これも「ぺら」から。なんかよくわからない迫力と悲しみを感じるがよくわからないので本当には悲しくもないし面白い。確かな言葉を新しいコードに乗っけてくような作業を私は自分の領域でしていきたい。精神分析はそれにすごくふさわしいと思う。精神分析状況でないと発揮されないしそれを面白いと思うまでのもやもやや苛立ちもすごいけど。いずれいずれいずれと思いながら浮かんだ言葉を言ったり言わなかったりする日々を過ごすのが精神分析。そんなのに時間とお金をかけることは賭けかもしれないけど私はそれに賭けたおかげで今があるからそういう欲望に肯定的。

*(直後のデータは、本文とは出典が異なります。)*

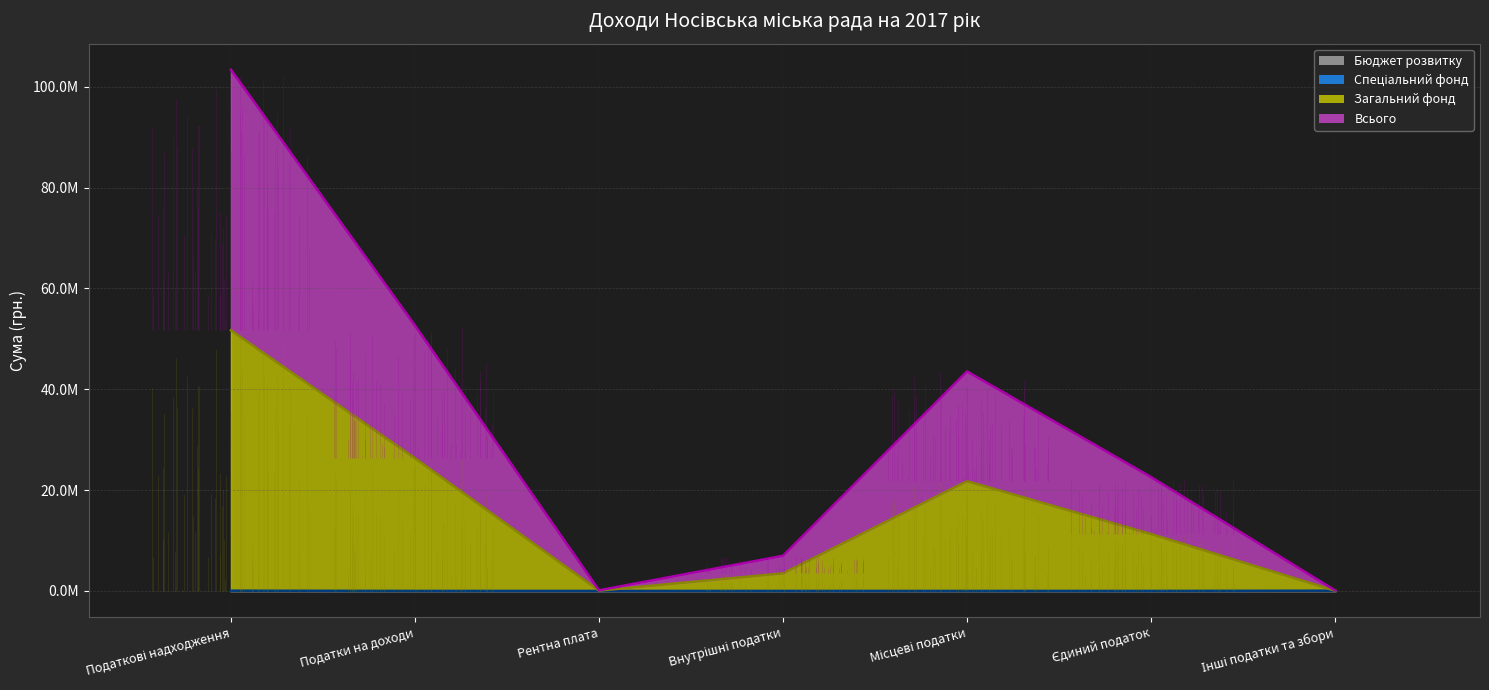

Which series has the largest total across all categories?

Всього (лінія)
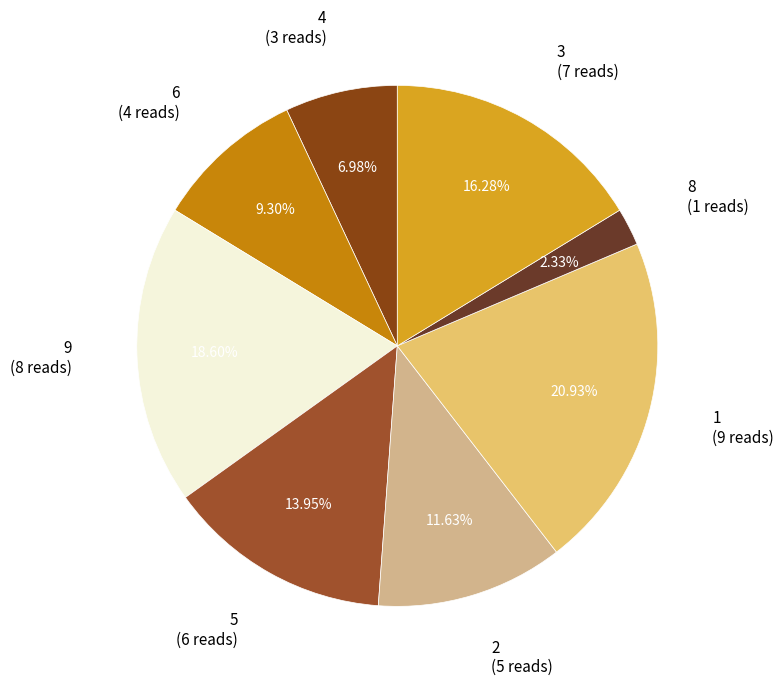

Combined, do 6 (4 reads) and 3 (7 reads) account for over 50%?

No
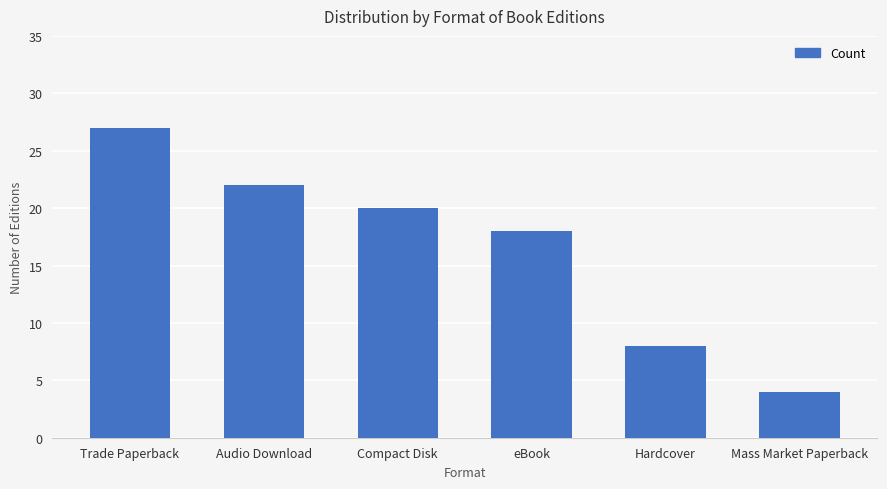

How many values are below 20?

3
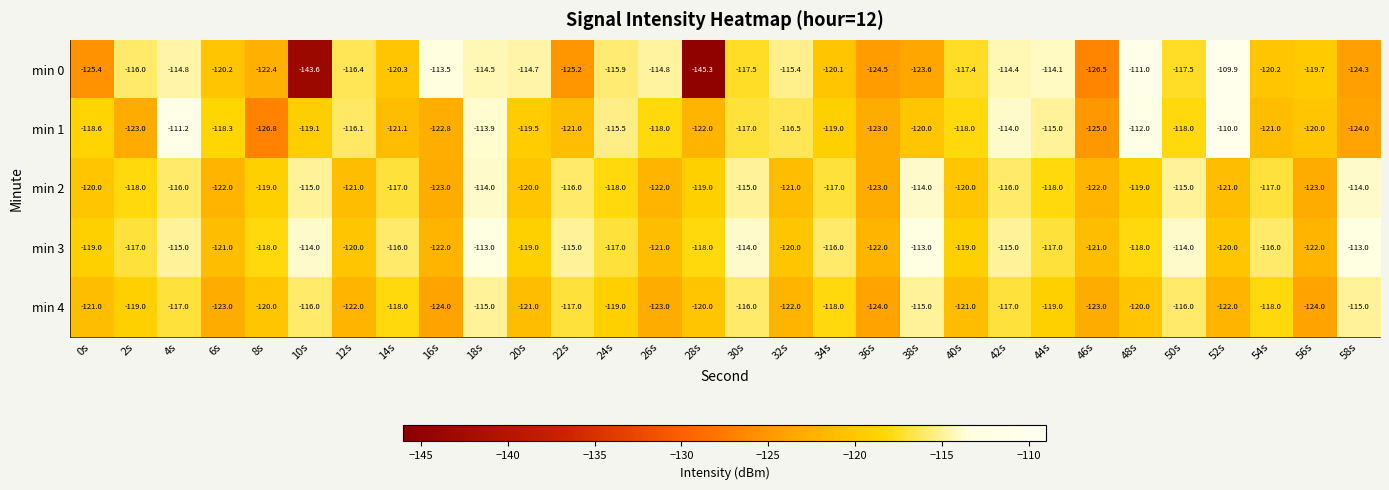

What is the highest value of the min 0 series?

-109.9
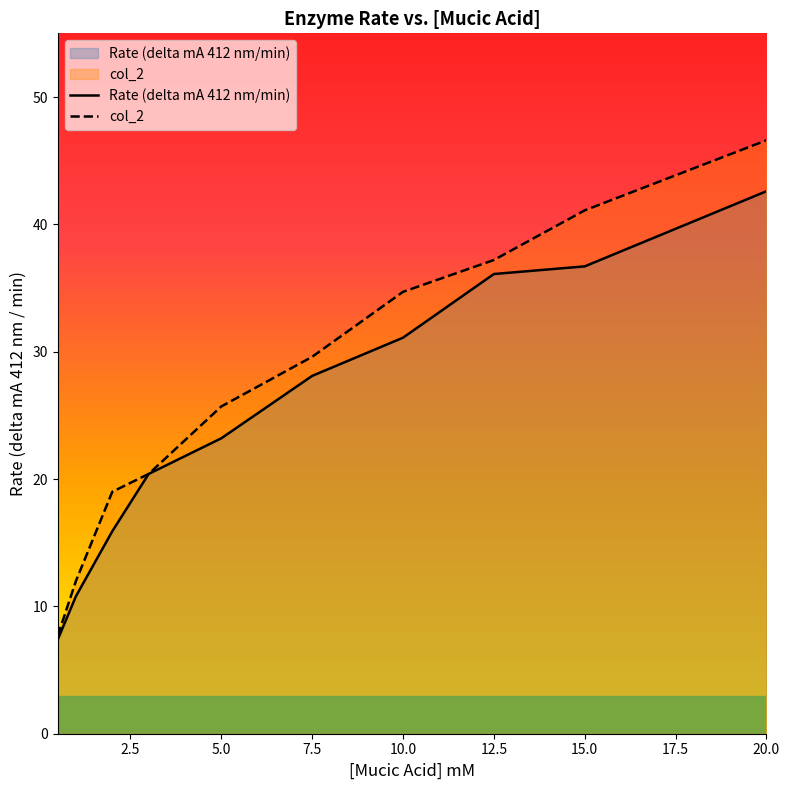

What is the value of the col_2 point at the 3rd from the left?

19.0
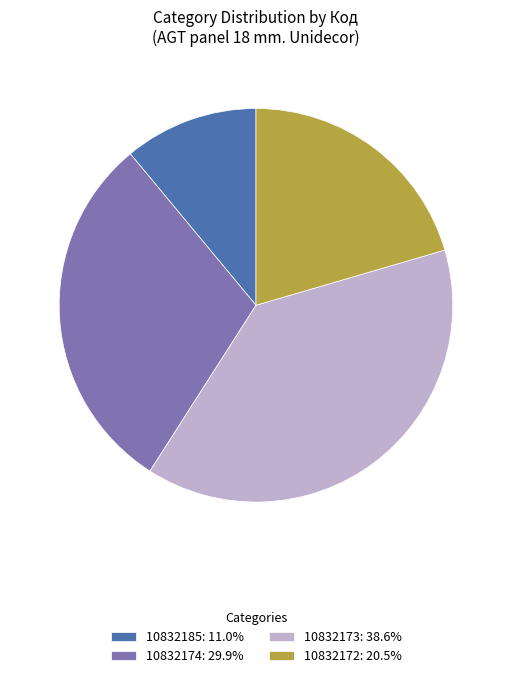

Approximately how many times larger is the value at 10832173: 38.6% compared to 10832172: 20.5%?

1.9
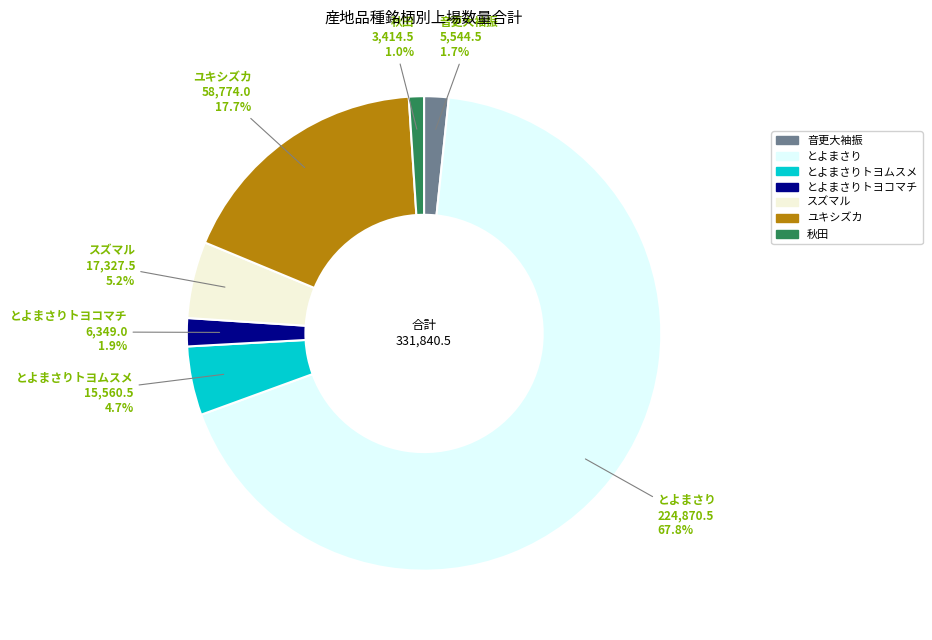

Is there a majority slice in this chart?

Yes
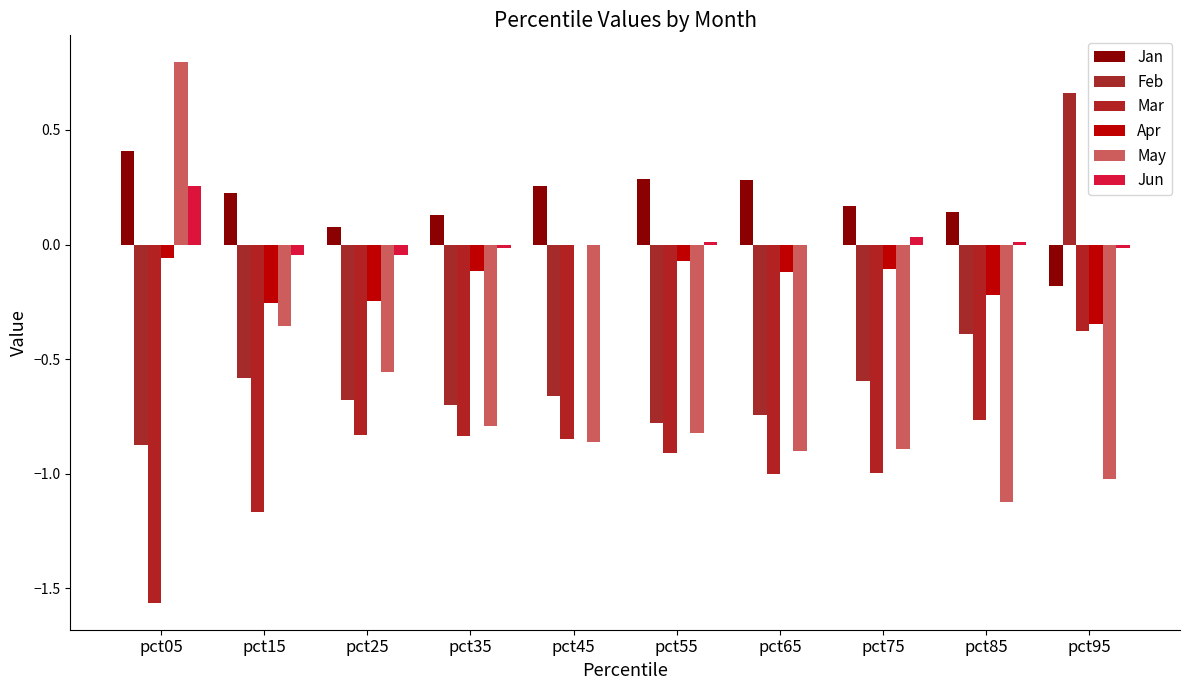

Does the chart contain stacked bars?

No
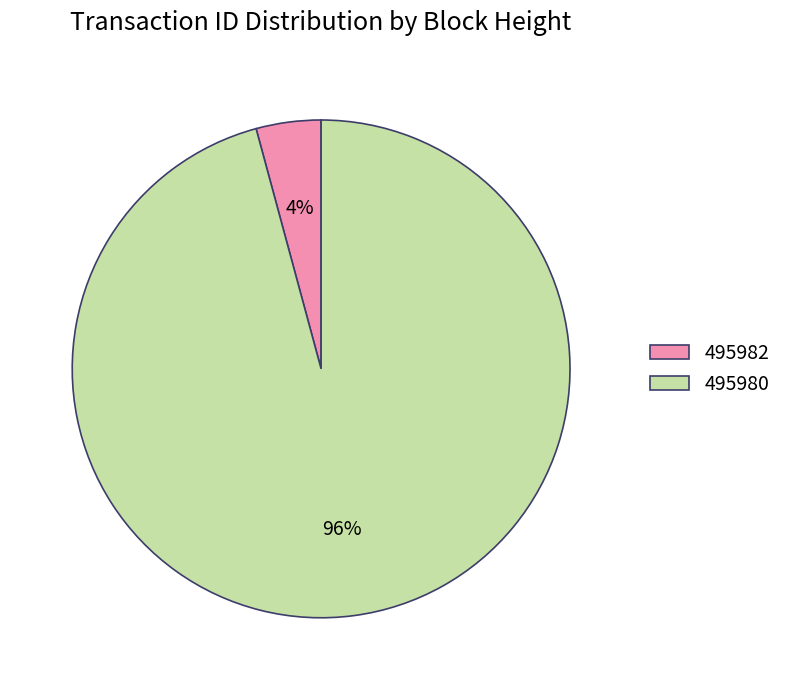

Is the sum of 495982 and 495980 greater than half?

Yes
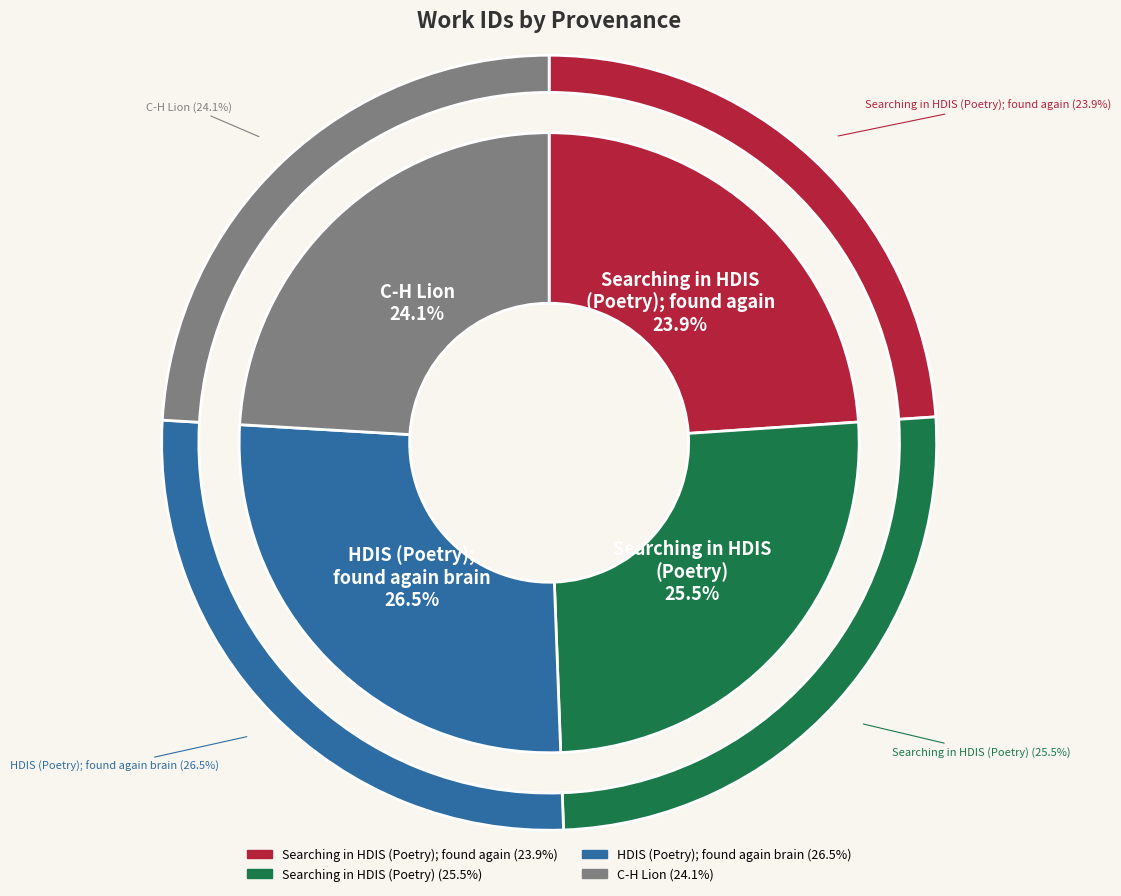

Is it true that HDIS (Poetry); found again brain is 27% of the pie?

True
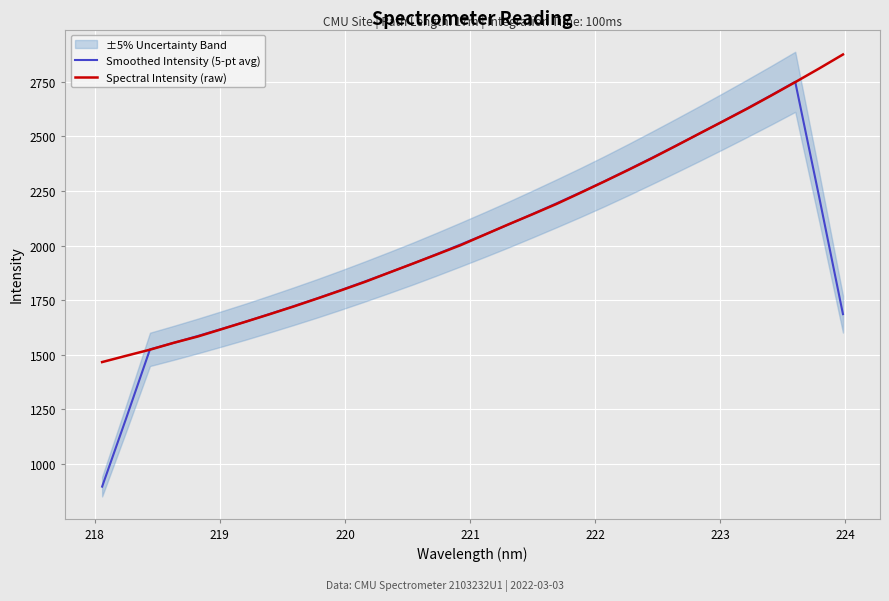

What is the highest value of the Smoothed Intensity (5-pt avg) series?

2748.6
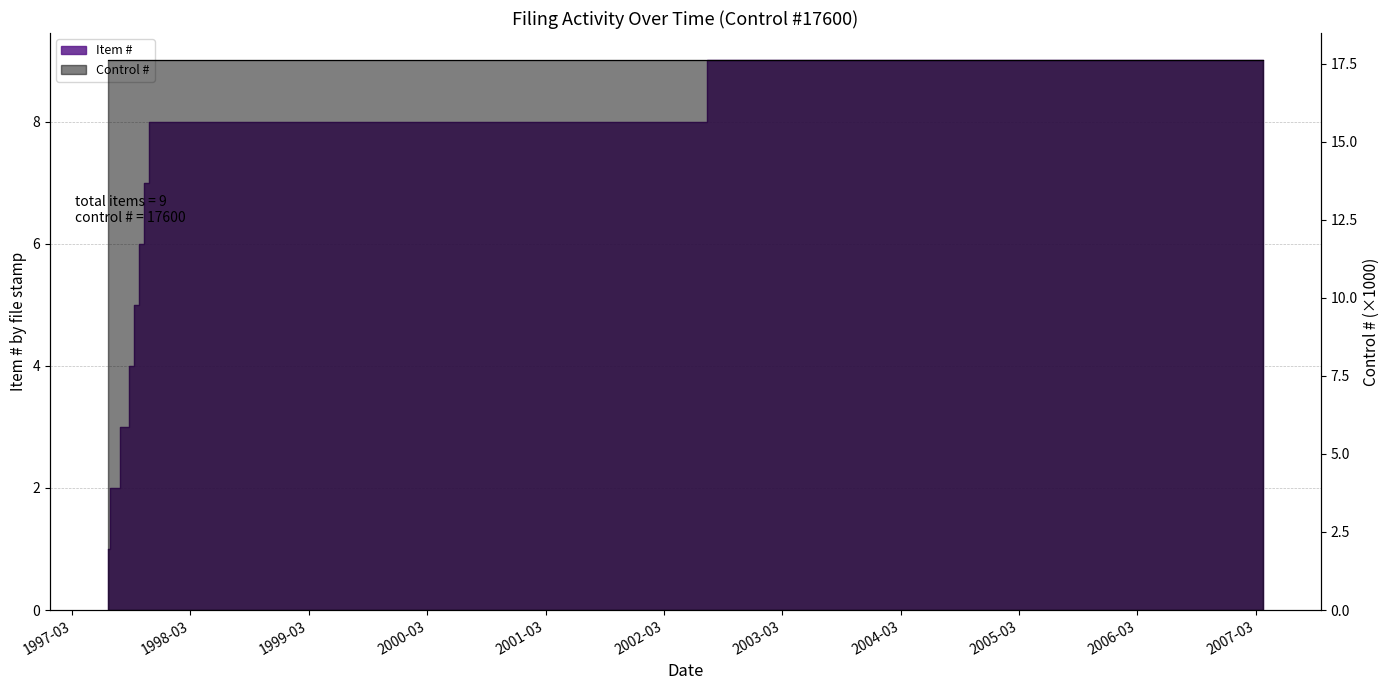

What is the smallest value displayed?

1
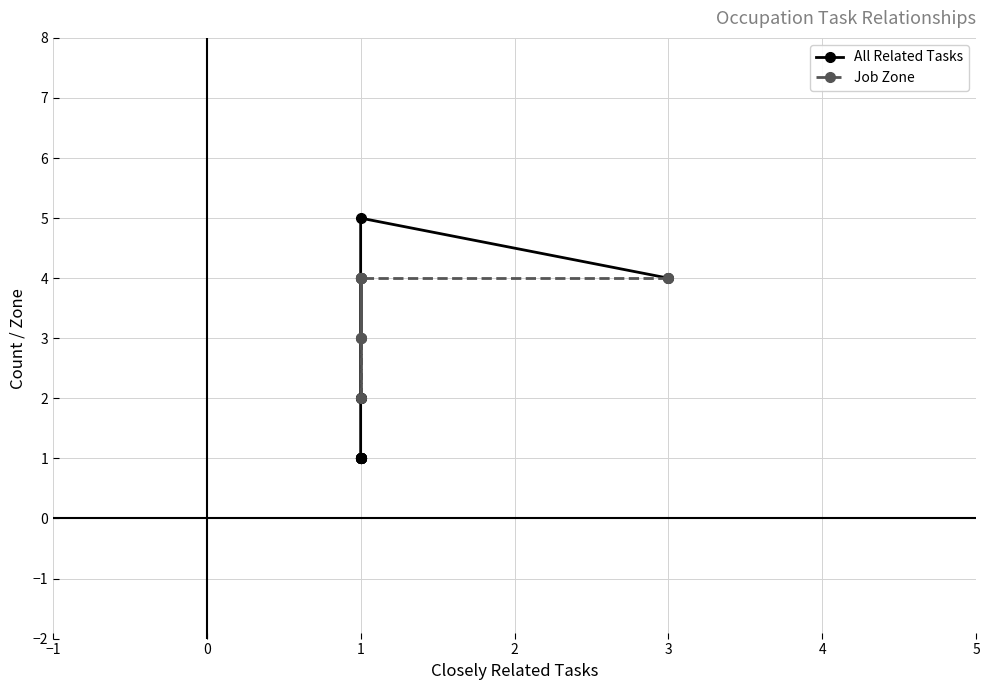

What is the minimum value shown in the chart?

1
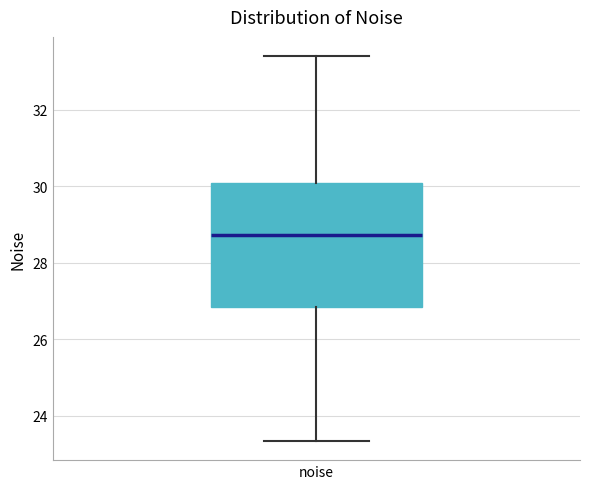

Read this box plot against the y-axis: the position of the median line, the range covered by the box, and the ends of both whiskers. The values are not printed on the chart, so give them approximately, as read against the axis.

median 28.8, box 26.8 to 30.0, whiskers 23.4 to 33.4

フロイトの書く文章は読み慣れてくるとたとえそれが悲観的な結びであっても結構ポップ。

1913年のエッセイ「小箱選びのモティーフ」なんて楽しそう。結びはこうだけど。

「ここに描かれているのは、男にとって不可避の、女に対する三つのかかわり方なのだ、とも言いうるのである。女とは産むものであり、伴侶であり、滅ぼす者である。あるいは、母の肖像が一生のうちに変化していく三形態、すなわち、母それ自身、ついで、男が母の似像に従って選択する愛人、最後に、男を再び受け入れる母なる大地である。年老いた男は、人生の初めに母から受け取った愛を、女から得ようと手を差し伸ばすが、むなしい。運命の女性のうちただ三番目の者だけが、口を閉ざす死の女神だけが、彼をその腕のなかに抱き取るだろう。」

フロイト全集12(岩波書店)かな、メモによると。男にとっての女三形態進化は面白くはあるし、重要でもあるのだけど、それはともかくこの結論に至るまでのシェークスピアとかギリシア神話とかグリム童話の引用が楽しい上質エッセイ。まだフロイトが症例に強いインパクトを受けていた頃。フロイトほど色々暴かれている人でもそれでもそんなのはほんと一部でフロイト理論の変遷はいまだにいろんな読み方ができる。誰がなんと言おうと誰かが話している誰かのことなんて本当に小さな一部でしかないから、というのが通じない世の中というか、自分のみたいようにみたいってことなのかもしれないけどそういうのは面白くないし、遊びとしてもつまらないと思うのでできるだけ逃れていきたい。がんばれるかなあ。鳥たちが鳴き始めた。柿をむこう。柿もだいぶ色づいてきた。このあとあの街のあの大きな大きな柿の木は濃いオレンジの小さな柿でいっぱいになって鳥たちがいっぱい訪れる。今年も出会えるといい。良い1日になるといい。